### DATA FOR THE TASK
....................

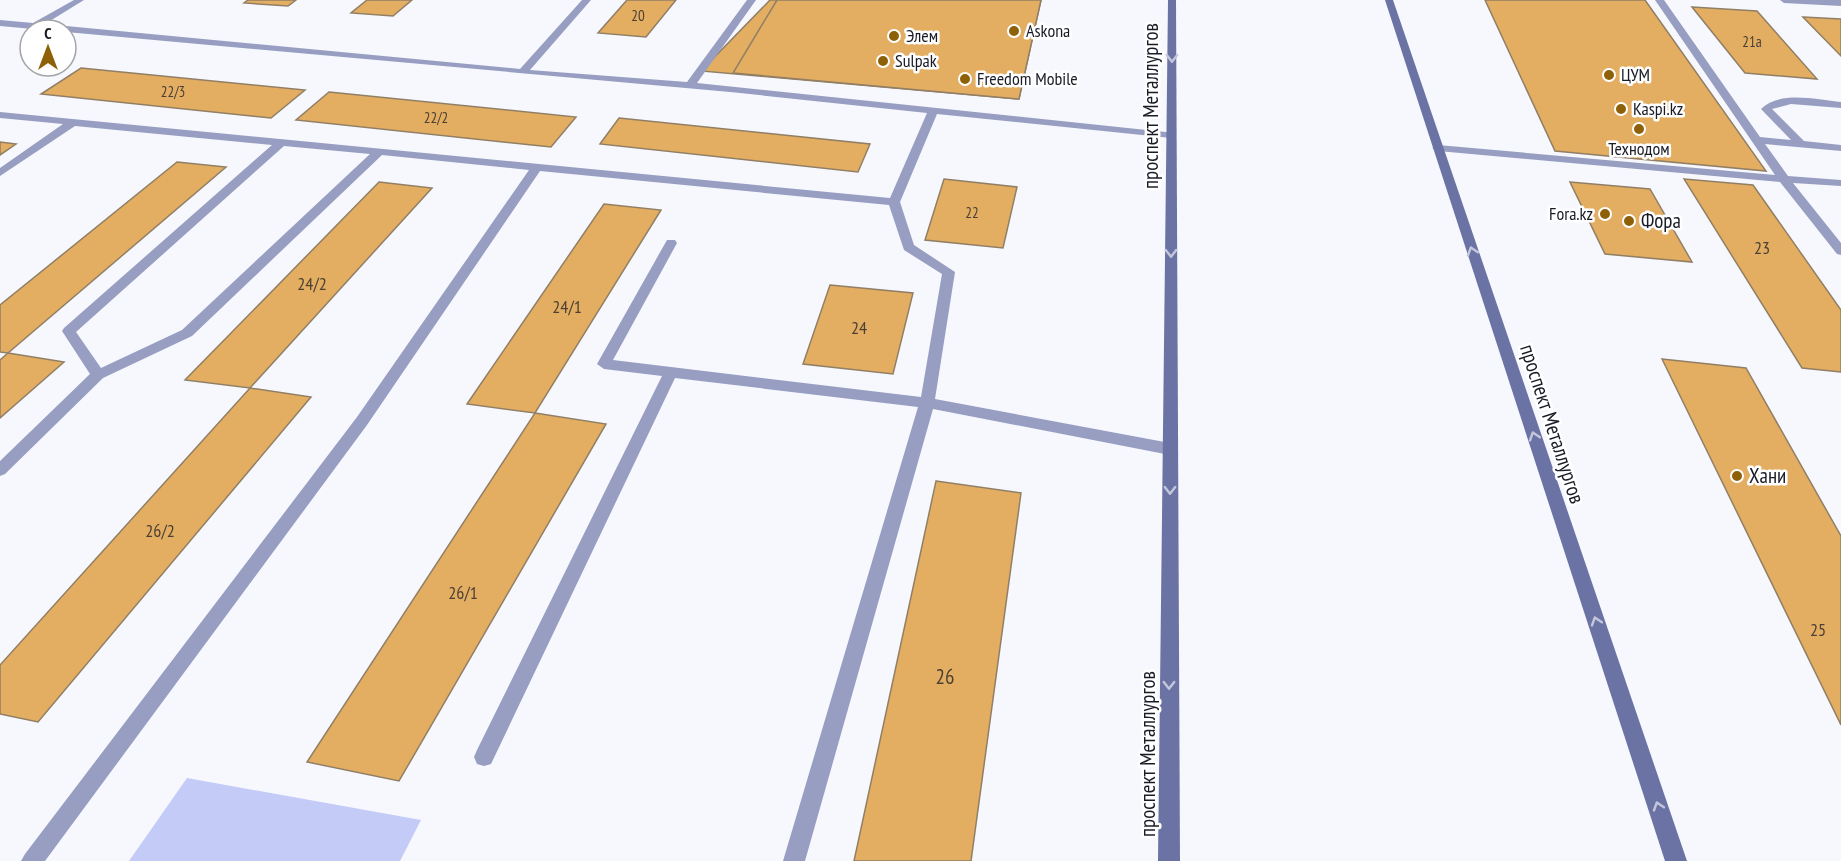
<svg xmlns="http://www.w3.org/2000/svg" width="1841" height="861" font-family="'PT Sans Narrow',sans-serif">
<rect width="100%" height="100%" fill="#f6f8fe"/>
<path fill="#c3cbf6" d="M 187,778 L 421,820 L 400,861 L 129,861 Z"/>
<g fill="#e3ae61" stroke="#917f65" stroke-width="1.5">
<path d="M 248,0 L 296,0 L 288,6 L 244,3 Z"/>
<path d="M 367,0 L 412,0 L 393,16 L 351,13 Z"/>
<path d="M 627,0 L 676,0 L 646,37 L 598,33 Z"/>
<path d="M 770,0 L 1041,0 L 1019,99 L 701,71 Z"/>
<path d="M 777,0 L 1041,0 L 1019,99 L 733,73 Z"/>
<path d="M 1485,0 L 1645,0 L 1766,171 L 1555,151 Z"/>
<path d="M 1692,7 L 1757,11 L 1817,79 L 1745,73 Z"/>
<path d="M 1803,17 L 1841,19 L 1841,56 Z"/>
<path d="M 81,68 L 305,90 L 271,118 L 41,94 Z"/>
<path d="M 329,92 L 576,117 L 551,147 L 296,120 Z"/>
<path d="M 619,118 L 870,144 L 858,172 L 600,144 Z"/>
<path d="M 0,142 L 16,144 L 0,155 Z"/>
<path d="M 177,162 L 226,167 L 8,353 L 0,352 L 0,305 Z"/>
<path d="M 944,179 L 1017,187 L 1003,248 L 925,240 Z"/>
<path d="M 1684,179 L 1753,185 L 1841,310 L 1841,372 L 1802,368 Z"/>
<path d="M 379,182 L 432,188 L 250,388 L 185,380 Z"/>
<path d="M 1570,182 L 1650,189 L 1692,262 L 1605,254 Z"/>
<path d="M 604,204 L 661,210 L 535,413 L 467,404 Z"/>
<path d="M 830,285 L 913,293 L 893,374 L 803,364 Z"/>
<path d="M 8,353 L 64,362 L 0,418 L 0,360 Z"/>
<path d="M 1662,359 L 1746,368 L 1841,536 L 1841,725 Z"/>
<path d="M 250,388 L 311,397 L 38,722 L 0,714 L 0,665 Z"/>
<path d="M 535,413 L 606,424 L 399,781 L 307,762 Z"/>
<path d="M 936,481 L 1021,493 L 971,861 L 854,861 Z"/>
</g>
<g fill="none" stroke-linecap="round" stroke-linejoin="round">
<g fill="#989ec1" fill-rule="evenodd">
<path d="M 74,0 L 84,0 L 45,24 L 520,69 L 582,0 L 591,0 L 530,70 L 687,82 L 747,0 L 756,0 L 697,83 L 1175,133 L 1176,135 L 1171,138 L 937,114 L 900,202 L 914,245 L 955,272 L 935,399 L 1170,443 L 1175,445 L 1178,449 L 1175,453 L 1170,455 L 933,409 L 805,861 L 783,861 L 918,407 L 675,378 L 491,764 L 484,766 L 477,764 L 474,757 L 477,750 L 662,376 L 604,369 L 597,364 L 667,240 L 675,240 L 677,243 L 613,360 L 921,397 L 942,274 L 904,250 L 889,205 L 540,171 L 367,425 L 45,861 L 21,861 L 25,854 L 357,417 L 529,170 L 382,155 L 192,336 L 103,378 L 5,474 L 0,476 L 0,461 L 90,374 L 62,331 L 64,328 L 272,145 L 75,126 L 0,176 L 0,168 L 63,124 L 0,118 L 0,112 L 890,198 L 927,113 L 730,92 L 0,26 L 0,20 L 33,23 ZM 284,146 L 370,154 L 182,330 L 101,368 L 76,332 Z"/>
<path d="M 1655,0 L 1664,0 L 1760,137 L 1791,140 L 1761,109 C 1780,90 1817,100 1841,102 L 1841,108 L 1791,104 L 1772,109 L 1804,141 L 1841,145 L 1841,151 L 1765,144 L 1788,176 L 1841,180 L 1841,186 L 1793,183 L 1841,243 L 1841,255 L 1837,254 L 1780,182 L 1438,151 L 1432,148 L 1438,145 L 1775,175 Z"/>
</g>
<path fill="#989ec1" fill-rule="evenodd" d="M 1780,0 L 1841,0 L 1841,6 L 1784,3 Z"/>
<g fill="#6b73a4" fill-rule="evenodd">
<path d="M 1168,0 L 1176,0 L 1180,861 L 1158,861 Z"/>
<path d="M 1385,0 L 1393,0 L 1687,861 L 1665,861 Z"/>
</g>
</g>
<defs><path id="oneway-chevron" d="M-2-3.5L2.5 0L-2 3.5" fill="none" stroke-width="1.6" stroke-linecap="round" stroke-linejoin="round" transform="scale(1.5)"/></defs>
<g stroke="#c4c7db">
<use href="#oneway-chevron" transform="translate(1172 58) rotate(91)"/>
<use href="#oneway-chevron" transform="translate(1472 251) rotate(-108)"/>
<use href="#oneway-chevron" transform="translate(1171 253) rotate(90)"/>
<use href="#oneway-chevron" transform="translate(1534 436) rotate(-108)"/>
<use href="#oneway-chevron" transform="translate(1170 490) rotate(90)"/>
<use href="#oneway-chevron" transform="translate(1596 621) rotate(-108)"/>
<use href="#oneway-chevron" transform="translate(1169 685) rotate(90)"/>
<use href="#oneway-chevron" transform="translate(1658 806) rotate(-108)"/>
</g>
<g fill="#8e6007" stroke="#fff" stroke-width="2">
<circle cx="1014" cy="31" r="6"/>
<circle cx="894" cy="36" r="6"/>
<circle cx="883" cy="61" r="6"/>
<circle cx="1609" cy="75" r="6"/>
<circle cx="965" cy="79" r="6"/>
<circle cx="1621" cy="109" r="6"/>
<circle cx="1639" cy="129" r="6"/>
<circle cx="1605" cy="214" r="6"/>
<circle cx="1629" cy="221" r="6"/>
<circle cx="1737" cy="476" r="6"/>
</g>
<g text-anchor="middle" stroke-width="5" stroke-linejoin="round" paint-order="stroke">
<g font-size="15" fill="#4c4035">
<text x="638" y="21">20</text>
<text x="1752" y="47">21а</text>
<text x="173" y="97">22/3</text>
<text x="436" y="123">22/2</text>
<text x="972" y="218">22</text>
</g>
<g font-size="18" fill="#191b26" stroke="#fff" text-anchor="start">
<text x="1026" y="37">Askona</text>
<text x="906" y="42">Элем</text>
<text x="895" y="67">Sulpak</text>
<text x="1621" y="81">ЦУМ</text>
<text x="977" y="85">Freedom Mobile</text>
<text x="1633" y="115">Kaspi.kz</text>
<text x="1639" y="155" text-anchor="middle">Технодом</text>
<text x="1593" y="220" text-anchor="end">Fora.kz</text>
</g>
<g font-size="18" fill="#4c4035">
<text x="1762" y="254">23</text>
<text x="312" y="290">24/2</text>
<text x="567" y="313">24/1</text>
<text x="859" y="334">24</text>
<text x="160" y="537">26/2</text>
<text x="463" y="599">26/1</text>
<text x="1818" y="636">25</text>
</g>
<g font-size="21" fill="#191b26" stroke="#fff">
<text transform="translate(1151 106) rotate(-90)" y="7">проспект Металлургов</text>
<text transform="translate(1552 424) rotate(72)" y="7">проспект Металлургов</text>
<text transform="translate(1148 754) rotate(-90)" y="7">проспект Металлургов</text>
</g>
<g font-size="21" fill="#191b26" stroke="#fff" text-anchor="start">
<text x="1641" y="228">Фора</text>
<text x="1749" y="483">Хани</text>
</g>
<g font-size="21" fill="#4c4035">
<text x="945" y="684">26</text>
</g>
</g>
<g transform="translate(48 48)"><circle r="28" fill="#ffffff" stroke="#a3a4a8" stroke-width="1.5"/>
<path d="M0-4.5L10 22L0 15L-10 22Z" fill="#8e6007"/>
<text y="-9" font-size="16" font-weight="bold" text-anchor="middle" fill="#191b26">С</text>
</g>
</svg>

....................

### EXERCISE REQUIREMENTS
Set the material above down again word for word. Include none of its pictures.

### RESPONSE AREA
<svg xmlns="http://www.w3.org/2000/svg" width="1841" height="861" font-family="'PT Sans Narrow',sans-serif">
<rect width="100%" height="100%" fill="#f6f8fe"/>
<path fill="#c3cbf6" d="M 187,778 L 421,820 L 400,861 L 129,861 Z"/>
<g fill="#e3ae61" stroke="#917f65" stroke-width="1.5">
<path d="M 248,0 L 296,0 L 288,6 L 244,3 Z"/>
<path d="M 367,0 L 412,0 L 393,16 L 351,13 Z"/>
<path d="M 627,0 L 676,0 L 646,37 L 598,33 Z"/>
<path d="M 770,0 L 1041,0 L 1019,99 L 701,71 Z"/>
<path d="M 777,0 L 1041,0 L 1019,99 L 733,73 Z"/>
<path d="M 1485,0 L 1645,0 L 1766,171 L 1555,151 Z"/>
<path d="M 1692,7 L 1757,11 L 1817,79 L 1745,73 Z"/>
<path d="M 1803,17 L 1841,19 L 1841,56 Z"/>
<path d="M 81,68 L 305,90 L 271,118 L 41,94 Z"/>
<path d="M 329,92 L 576,117 L 551,147 L 296,120 Z"/>
<path d="M 619,118 L 870,144 L 858,172 L 600,144 Z"/>
<path d="M 0,142 L 16,144 L 0,155 Z"/>
<path d="M 177,162 L 226,167 L 8,353 L 0,352 L 0,305 Z"/>
<path d="M 944,179 L 1017,187 L 1003,248 L 925,240 Z"/>
<path d="M 1684,179 L 1753,185 L 1841,310 L 1841,372 L 1802,368 Z"/>
<path d="M 379,182 L 432,188 L 250,388 L 185,380 Z"/>
<path d="M 1570,182 L 1650,189 L 1692,262 L 1605,254 Z"/>
<path d="M 604,204 L 661,210 L 535,413 L 467,404 Z"/>
<path d="M 830,285 L 913,293 L 893,374 L 803,364 Z"/>
<path d="M 8,353 L 64,362 L 0,418 L 0,360 Z"/>
<path d="M 1662,359 L 1746,368 L 1841,536 L 1841,725 Z"/>
<path d="M 250,388 L 311,397 L 38,722 L 0,714 L 0,665 Z"/>
<path d="M 535,413 L 606,424 L 399,781 L 307,762 Z"/>
<path d="M 936,481 L 1021,493 L 971,861 L 854,861 Z"/>
</g>
<g fill="none" stroke-linecap="round" stroke-linejoin="round">
<g fill="#989ec1" fill-rule="evenodd">
<path d="M 74,0 L 84,0 L 45,24 L 520,69 L 582,0 L 591,0 L 530,70 L 687,82 L 747,0 L 756,0 L 697,83 L 1175,133 L 1176,135 L 1171,138 L 937,114 L 900,202 L 914,245 L 955,272 L 935,399 L 1170,443 L 1175,445 L 1178,449 L 1175,453 L 1170,455 L 933,409 L 805,861 L 783,861 L 918,407 L 675,378 L 491,764 L 484,766 L 477,764 L 474,757 L 477,750 L 662,376 L 604,369 L 597,364 L 667,240 L 675,240 L 677,243 L 613,360 L 921,397 L 942,274 L 904,250 L 889,205 L 540,171 L 367,425 L 45,861 L 21,861 L 25,854 L 357,417 L 529,170 L 382,155 L 192,336 L 103,378 L 5,474 L 0,476 L 0,461 L 90,374 L 62,331 L 64,328 L 272,145 L 75,126 L 0,176 L 0,168 L 63,124 L 0,118 L 0,112 L 890,198 L 927,113 L 730,92 L 0,26 L 0,20 L 33,23 ZM 284,146 L 370,154 L 182,330 L 101,368 L 76,332 Z"/>
<path d="M 1655,0 L 1664,0 L 1760,137 L 1791,140 L 1761,109 C 1780,90 1817,100 1841,102 L 1841,108 L 1791,104 L 1772,109 L 1804,141 L 1841,145 L 1841,151 L 1765,144 L 1788,176 L 1841,180 L 1841,186 L 1793,183 L 1841,243 L 1841,255 L 1837,254 L 1780,182 L 1438,151 L 1432,148 L 1438,145 L 1775,175 Z"/>
</g>
<path fill="#989ec1" fill-rule="evenodd" d="M 1780,0 L 1841,0 L 1841,6 L 1784,3 Z"/>
<g fill="#6b73a4" fill-rule="evenodd">
<path d="M 1168,0 L 1176,0 L 1180,861 L 1158,861 Z"/>
<path d="M 1385,0 L 1393,0 L 1687,861 L 1665,861 Z"/>
</g>
</g>
<defs><path id="oneway-chevron" d="M-2-3.5L2.5 0L-2 3.5" fill="none" stroke-width="1.6" stroke-linecap="round" stroke-linejoin="round" transform="scale(1.5)"/></defs>
<g stroke="#c4c7db">
<use href="#oneway-chevron" transform="translate(1172 58) rotate(91)"/>
<use href="#oneway-chevron" transform="translate(1472 251) rotate(-108)"/>
<use href="#oneway-chevron" transform="translate(1171 253) rotate(90)"/>
<use href="#oneway-chevron" transform="translate(1534 436) rotate(-108)"/>
<use href="#oneway-chevron" transform="translate(1170 490) rotate(90)"/>
<use href="#oneway-chevron" transform="translate(1596 621) rotate(-108)"/>
<use href="#oneway-chevron" transform="translate(1169 685) rotate(90)"/>
<use href="#oneway-chevron" transform="translate(1658 806) rotate(-108)"/>
</g>
<g fill="#8e6007" stroke="#fff" stroke-width="2">
<circle cx="1014" cy="31" r="6"/>
<circle cx="894" cy="36" r="6"/>
<circle cx="883" cy="61" r="6"/>
<circle cx="1609" cy="75" r="6"/>
<circle cx="965" cy="79" r="6"/>
<circle cx="1621" cy="109" r="6"/>
<circle cx="1639" cy="129" r="6"/>
<circle cx="1605" cy="214" r="6"/>
<circle cx="1629" cy="221" r="6"/>
<circle cx="1737" cy="476" r="6"/>
</g>
<g text-anchor="middle" stroke-width="5" stroke-linejoin="round" paint-order="stroke">
<g font-size="15" fill="#4c4035">
<text x="638" y="21">20</text>
<text x="1752" y="47">21а</text>
<text x="173" y="97">22/3</text>
<text x="436" y="123">22/2</text>
<text x="972" y="218">22</text>
</g>
<g font-size="18" fill="#191b26" stroke="#fff" text-anchor="start">
<text x="1026" y="37">Askona</text>
<text x="906" y="42">Элем</text>
<text x="895" y="67">Sulpak</text>
<text x="1621" y="81">ЦУМ</text>
<text x="977" y="85">Freedom Mobile</text>
<text x="1633" y="115">Kaspi.kz</text>
<text x="1639" y="155" text-anchor="middle">Технодом</text>
<text x="1593" y="220" text-anchor="end">Fora.kz</text>
</g>
<g font-size="18" fill="#4c4035">
<text x="1762" y="254">23</text>
<text x="312" y="290">24/2</text>
<text x="567" y="313">24/1</text>
<text x="859" y="334">24</text>
<text x="160" y="537">26/2</text>
<text x="463" y="599">26/1</text>
<text x="1818" y="636">25</text>
</g>
<g font-size="21" fill="#191b26" stroke="#fff">
<text transform="translate(1151 106) rotate(-90)" y="7">проспект Металлургов</text>
<text transform="translate(1552 424) rotate(72)" y="7">проспект Металлургов</text>
<text transform="translate(1148 754) rotate(-90)" y="7">проспект Металлургов</text>
</g>
<g font-size="21" fill="#191b26" stroke="#fff" text-anchor="start">
<text x="1641" y="228">Фора</text>
<text x="1749" y="483">Хани</text>
</g>
<g font-size="21" fill="#4c4035">
<text x="945" y="684">26</text>
</g>
</g>
<g transform="translate(48 48)"><circle r="28" fill="#ffffff" stroke="#a3a4a8" stroke-width="1.5"/>
<path d="M0-4.5L10 22L0 15L-10 22Z" fill="#8e6007"/>
<text y="-9" font-size="16" font-weight="bold" text-anchor="middle" fill="#191b26">С</text>
</g>
</svg>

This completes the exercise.